UCSB alumnus Jeff Henley and his wife, Judy Henley, an honorary alumna, sparked the donor-funded project with a $50 million gift to the College of Engineering in 2012. Silicon Valley–based alumna Shawn Byers and her husband, Brook, also made a significant contribution.

"Henley Hall is a reflection of UC Santa Barbara’s commitment to energy efficiency, and our campus is thrilled that this state-of-the-art building has been nationally recognized for its innovative architectural design and superb sustainability," said Chancellor Henry T. Yang. "We are immensely grateful to donors Jeff and Judy Henley, and Shawn and Brook Byers for their tremendous vision and generosity in making Henley Hall — and these subsequent recognitions — a reality."

The 50,000-square-foot building, a model of efficiency that was constructed with more than twenty-percent recycled materials, includes passive features such as solar shading and a high-performance "skin," and active features that include demand-controlled ventilation and high-efficiency lighting modulated for occupancy and outdoor conditions. The building’s extensive natural lighting, intelligent energy monitoring and control systems, and LED lighting yield a forty-percent energy savings over similar lab buildings.

Henley Hall is also a state-of-the-art research-and-learning facility, with both wet and dry labs, collaborative break-out spaces, conference rooms, a 124-seat lecture hall, and faculty and administrative offices. On the east side of the building, workspaces and offices have operable windows that stimulate airflow through an open, light-filled multistory atrium. On the west side, where labs are situated, air-monitoring and occupancy sensors reduce energy use for ventilation while protecting the safety of occupants and their research.

"We designed Henley Hall to be energy-efficient from the ground up," said John Bowers, IEE director and a professor of electrical and computer engineering. "It is great to have received such recognition for those efforts."

Bowers, the Fred Kavli Chair of Nanotechnology, describes Henley Hall as "a wonderful building to work in," adding, "The natural ventilation gives it a fresh, clean feel that we all love."
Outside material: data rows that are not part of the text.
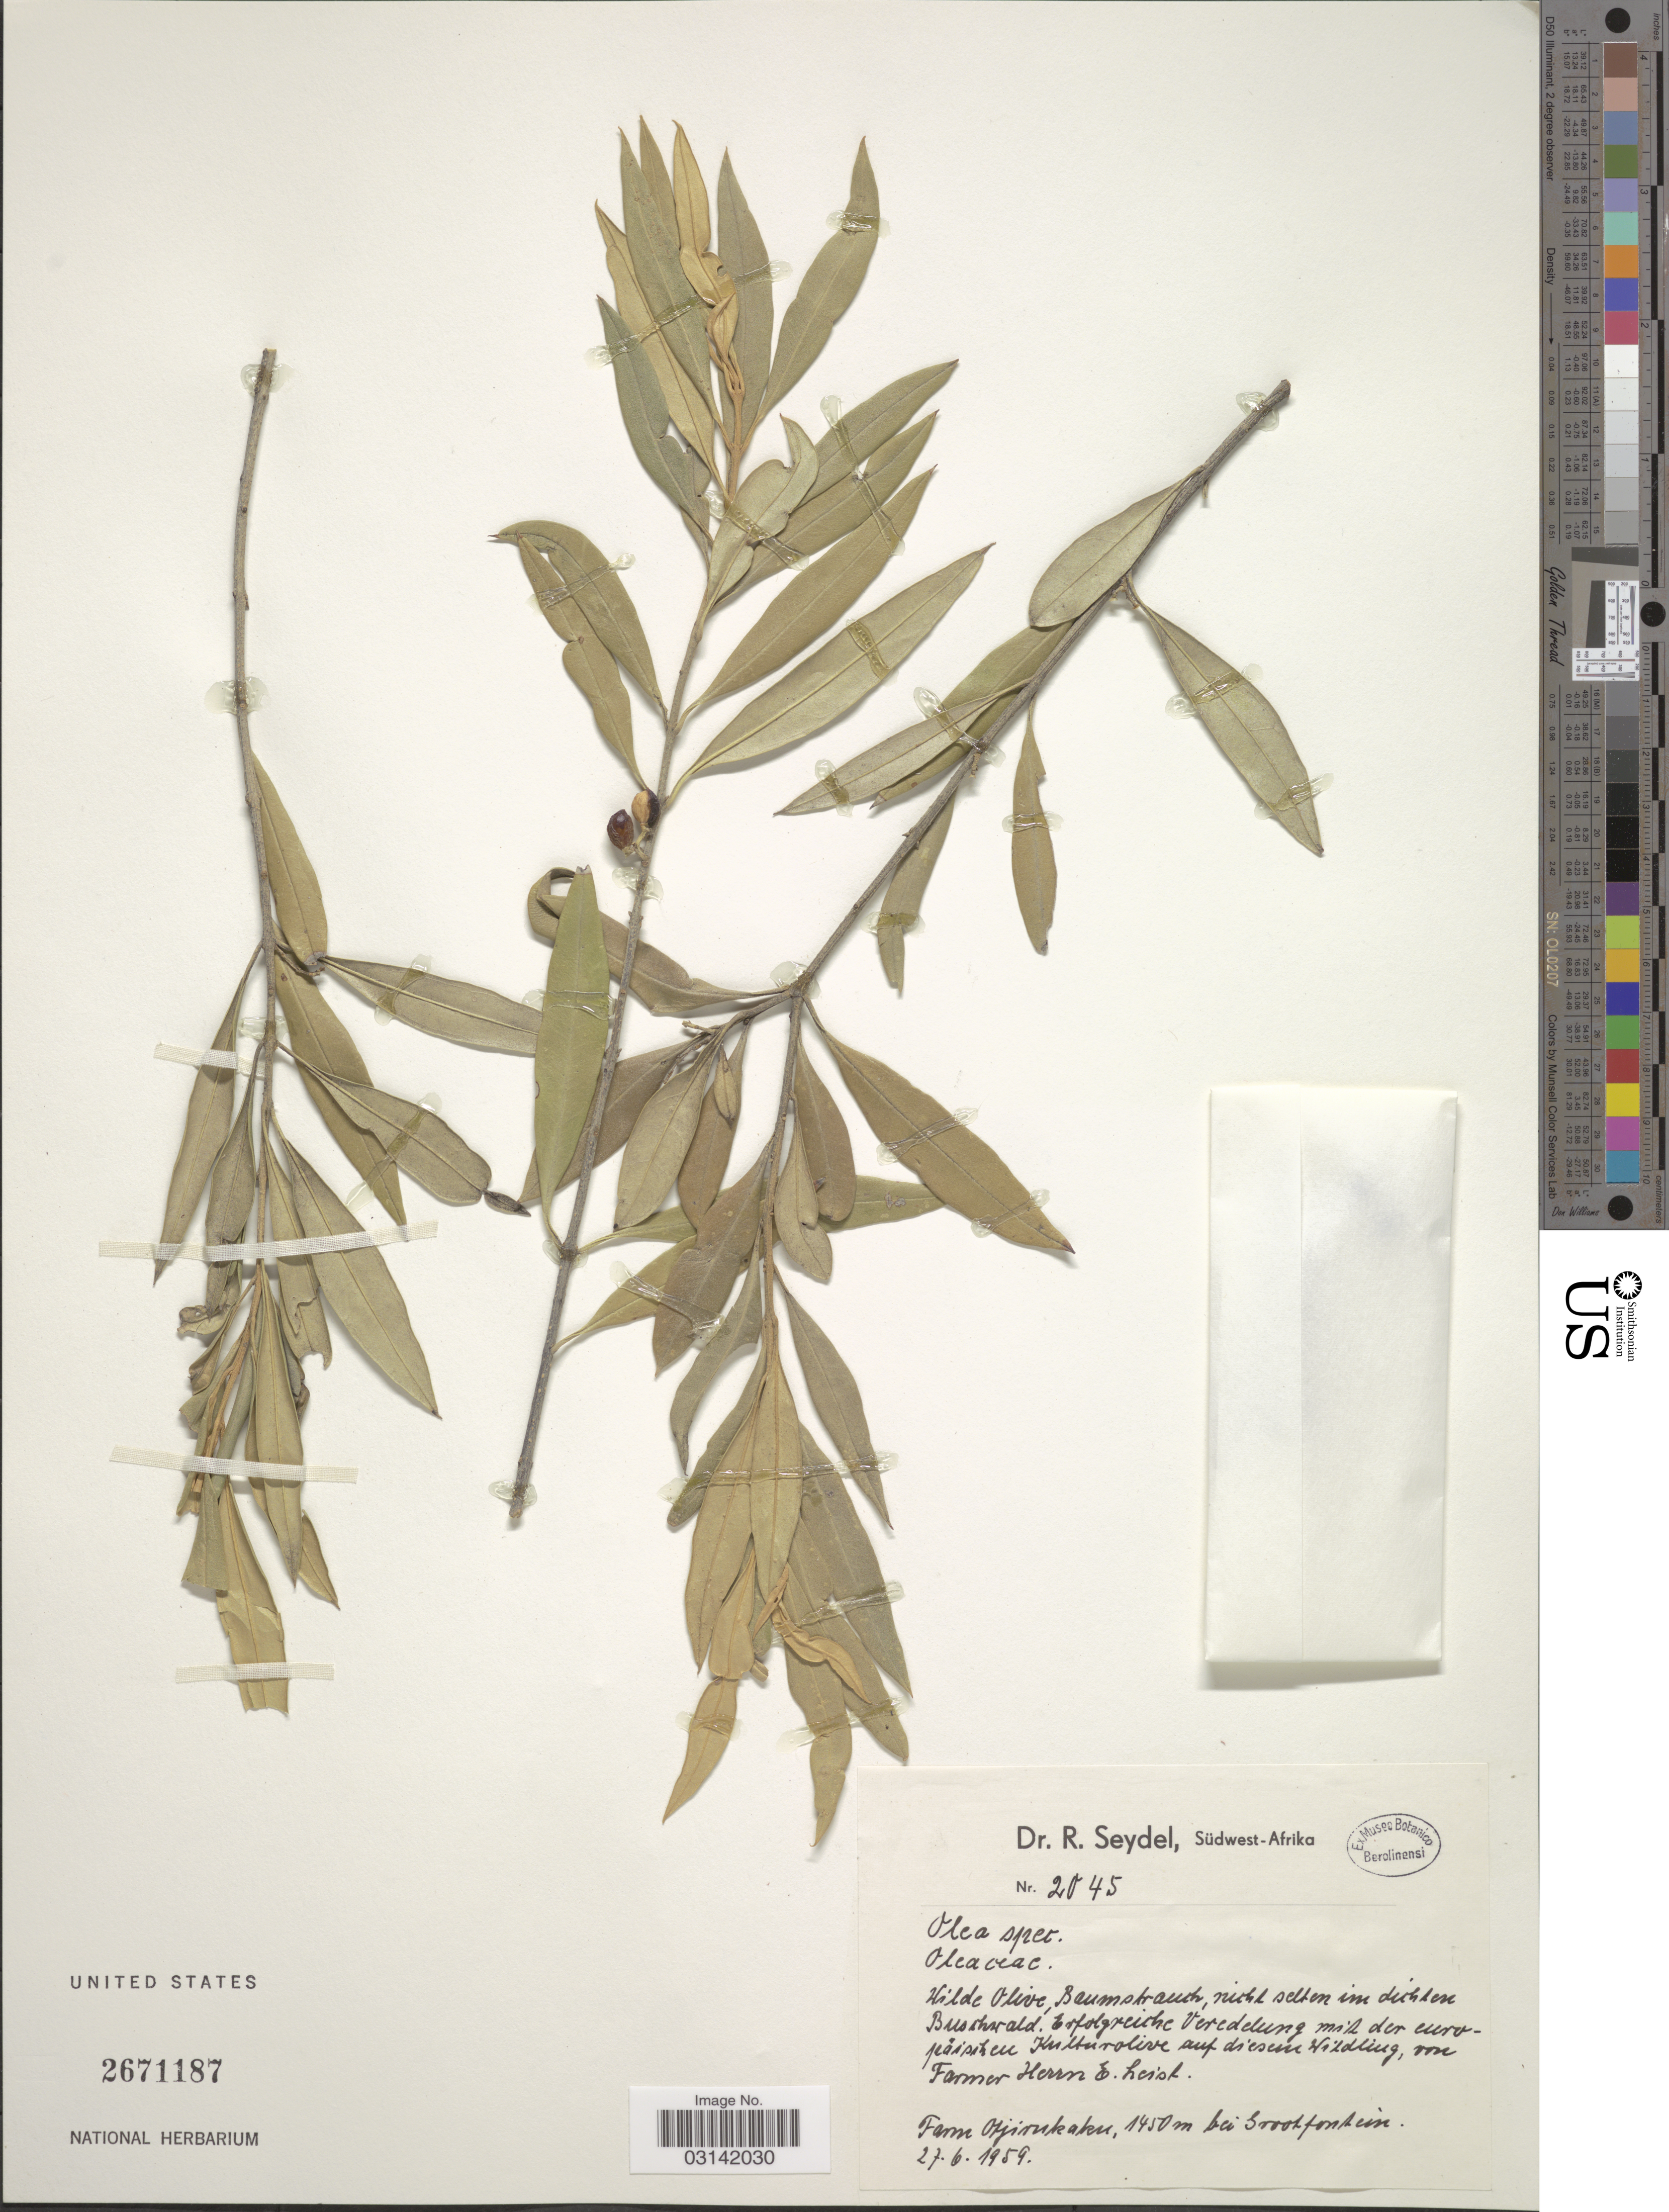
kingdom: Plantae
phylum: Tracheophyta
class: Magnoliopsida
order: Lamiales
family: Oleaceae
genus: Olea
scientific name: Olea sp.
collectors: R. Seydel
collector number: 2045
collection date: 1959-06-27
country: Namibia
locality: Südwest-Afrika, Farm Otjirukaku bei Grootfontein.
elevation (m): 1450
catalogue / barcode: US 2671187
The ethos of the institute perfectly matched that of Kieran Timberlake. "We are honored to have worked with UC Santa Barbara to make Henley Hall the ideal home for the IEE," said Jason Smith, a partner at the firm. "Our expertise in innovative, sustainable design aligns with their forward-thinking mission to create new technologies in pursuit of an energy-efficient future."

"Energy efficiency is key to solving climate change and making U.S. industry more efficient in terms of energy use and expense," Bowers noted. "Henley Hall is essential to expanding UCSB’s contributions in that important area."